Jednym z głównych czynników wpływających na inflację w Wielkiej Brytanii są ceny paliw, które według niektórych analityków są bliskie rekordowo wysokich i mogą utrzymywać się na tym poziomie przez wiele miesięcy.

Popyt na diesel wzrósł, ponieważ popularność zakupów przez Internet pozostaje wysoka, a zapasy paliwa w Stanach Zjednoczonych i Europie są niskie.

Rosja jest głównym eksporterem oleju napędowego, ale inwazja na Ukrainę ograniczyła dostęp do niego.

 

Sankcje

W ramach zachodnich sankcji Unia Europejska zaproponowała całkowity zakaz importu rosyjskiej ropy.

Van Beurden powiedział, że Shell stoi na czele bojkotu, wycofując się ze swoich pozycji w Rosji.

Firma jest w trakcie zakończenia wszystkich wspólnych przedsięwzięć z rosyjskim koncernem energetycznym Gazprom, a także wycofywania się z rosyjskich stacji benzynowych i innych biznesów.

Powiedział jednak, że całkowity zakaz lub bojkot rosyjskiego gazu byłby „poważną katastrofą”, która pozostawiłaby „dziurę w dostawach” w Europie.

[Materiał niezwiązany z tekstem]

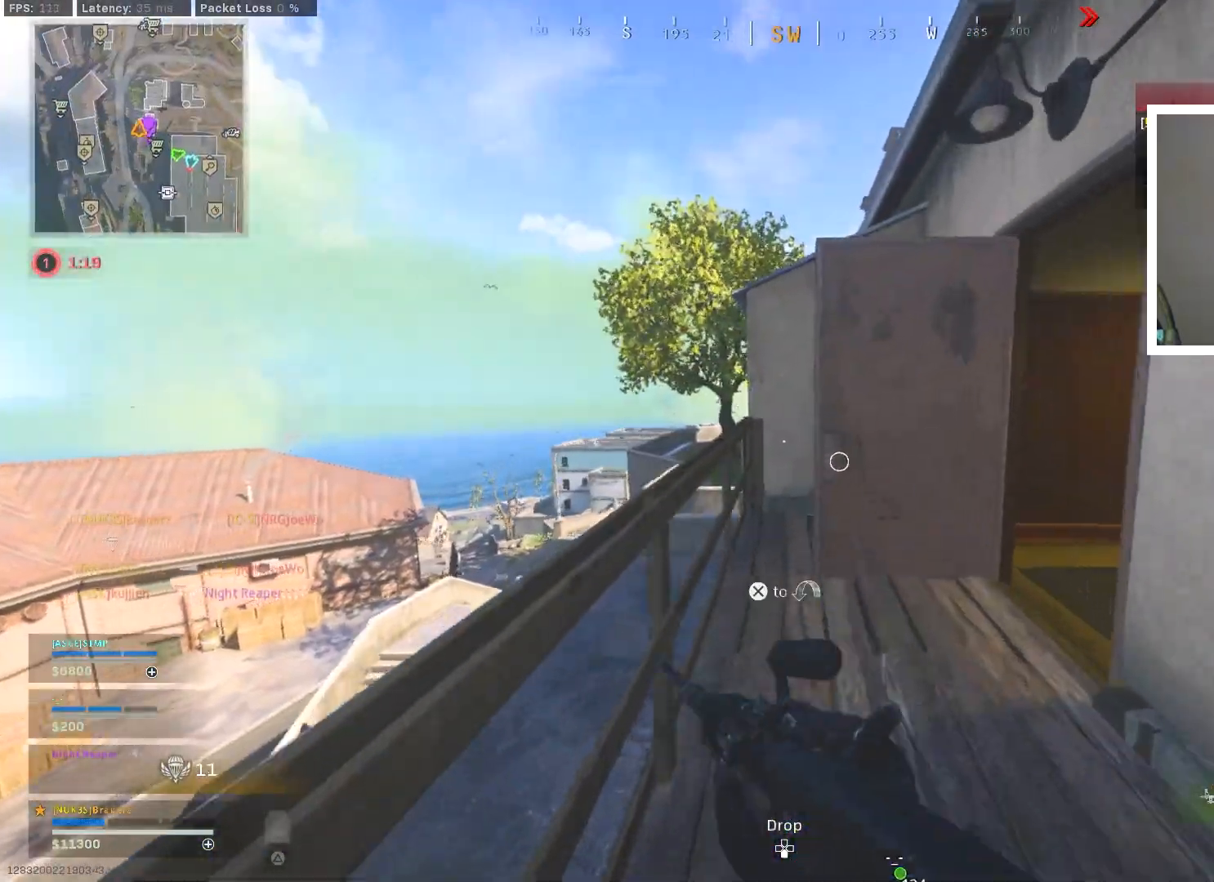
{"buttons": [], "left_stick": "up-right", "right_stick": "center", "events": [[16, "CROSS", "down"], [150, "CROSS", "up"], [183, "left_stick", "up"], [300, "left_stick", "up-right"], [317, "right_stick", "right"], [483, "right_stick", "center"]]}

Rosja zażądała, aby płatności za gaz były dokonywane w rublach, aby spróbować wesprzeć walutę, ale UE stwierdziła, że może to naruszać sankcje.

Van Beurden powiedział, że Shell „będzie nadal płacić do końca maja i zobaczą, co się stanie później” dodając, że firma będzie działać w ramach sankcji.

 

Plany inwestycyjne

Jak dotąd rząd Wielkiej Brytanii wykluczał nadzwyczajny podatek od firm naftowych, pomimo apeli partii opozycyjnych o jego nałożenie.

Szef Shella powiedział, że jeśli nałożony zostanie podatek od zysków z ropy i gazu na Morzu Północnym, Shell prawdopodobnie nie zrezygnuje z brytyjskich planów inwestycji ekologicznych, takich jak budowa większej liczby punktów ładowania pojazdów elektrycznych.

Dodał jednak, że plany Shella „musiałyby mieć sens ekonomiczny, jeśli chodzi o podejmowanie tych decyzji inwestycyjnych danego dnia”.

Shell planuje zainwestować 25 miliardów dolarów w ciągu następnej dekady, z czego 75% w zielone technologie, a resztę w projekty naftowe i gazowe, w tym na Morzu Północnym.

Dyrektor finansowy firmy Sinead Gorman powiedziała, że jej plany na Morzu Północnym zapewnią większe bezpieczeństwo energetyczne dla Wielkiej Brytanii.

Jednakże pan van Beurden przyznał, że firmy naftowe sprzedają swoje produkty na rynkach międzynarodowych i że rozwój wydobycia ropy naftowej na Morzu Północnym niekoniecznie obniży ceny paliwa.